BEGIN Provided information

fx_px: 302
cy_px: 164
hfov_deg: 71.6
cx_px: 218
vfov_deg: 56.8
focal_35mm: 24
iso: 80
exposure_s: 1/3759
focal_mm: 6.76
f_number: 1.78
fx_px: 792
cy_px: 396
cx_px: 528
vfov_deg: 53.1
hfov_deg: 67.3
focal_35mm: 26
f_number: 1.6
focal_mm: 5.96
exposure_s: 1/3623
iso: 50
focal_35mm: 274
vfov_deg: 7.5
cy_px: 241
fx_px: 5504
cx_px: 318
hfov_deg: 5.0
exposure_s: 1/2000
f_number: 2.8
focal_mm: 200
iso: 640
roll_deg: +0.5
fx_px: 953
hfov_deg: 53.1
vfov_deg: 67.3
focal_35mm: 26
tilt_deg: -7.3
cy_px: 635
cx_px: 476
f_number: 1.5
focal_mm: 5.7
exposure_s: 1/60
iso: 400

END Provided information
BEGIN Provided information

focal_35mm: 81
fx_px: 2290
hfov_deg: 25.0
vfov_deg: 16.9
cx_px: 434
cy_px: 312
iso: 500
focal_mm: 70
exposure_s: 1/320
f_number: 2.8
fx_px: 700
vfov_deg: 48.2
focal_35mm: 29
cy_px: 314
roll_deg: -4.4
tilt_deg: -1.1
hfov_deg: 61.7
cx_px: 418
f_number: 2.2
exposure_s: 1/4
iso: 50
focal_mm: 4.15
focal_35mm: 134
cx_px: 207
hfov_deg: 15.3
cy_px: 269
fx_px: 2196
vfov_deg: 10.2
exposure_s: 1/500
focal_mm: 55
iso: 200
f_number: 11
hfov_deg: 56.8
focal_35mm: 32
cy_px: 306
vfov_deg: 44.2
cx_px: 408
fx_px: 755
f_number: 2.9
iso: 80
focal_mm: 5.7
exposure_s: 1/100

END Provided information

#### [Exercise prompt]
Retype exactly the lines of the data above that fall between the line with "focal_mm: 70" and the line with "exposure_s: 1/100", inclusive, and add nothing.

#### [Exercise answer]
focal_mm: 70
exposure_s: 1/320
f_number: 2.8
fx_px: 700
vfov_deg: 48.2
focal_35mm: 29
cy_px: 314
roll_deg: -4.4
tilt_deg: -1.1
hfov_deg: 61.7
cx_px: 418
f_number: 2.2
exposure_s: 1/4
iso: 50
focal_mm: 4.15
focal_35mm: 134
cx_px: 207
hfov_deg: 15.3
cy_px: 269
fx_px: 2196
vfov_deg: 10.2
exposure_s: 1/500
focal_mm: 55
iso: 200
f_number: 11
hfov_deg: 56.8
focal_35mm: 32
cy_px: 306
vfov_deg: 44.2
cx_px: 408
fx_px: 755
f_number: 2.9
iso: 80
focal_mm: 5.7
exposure_s: 1/100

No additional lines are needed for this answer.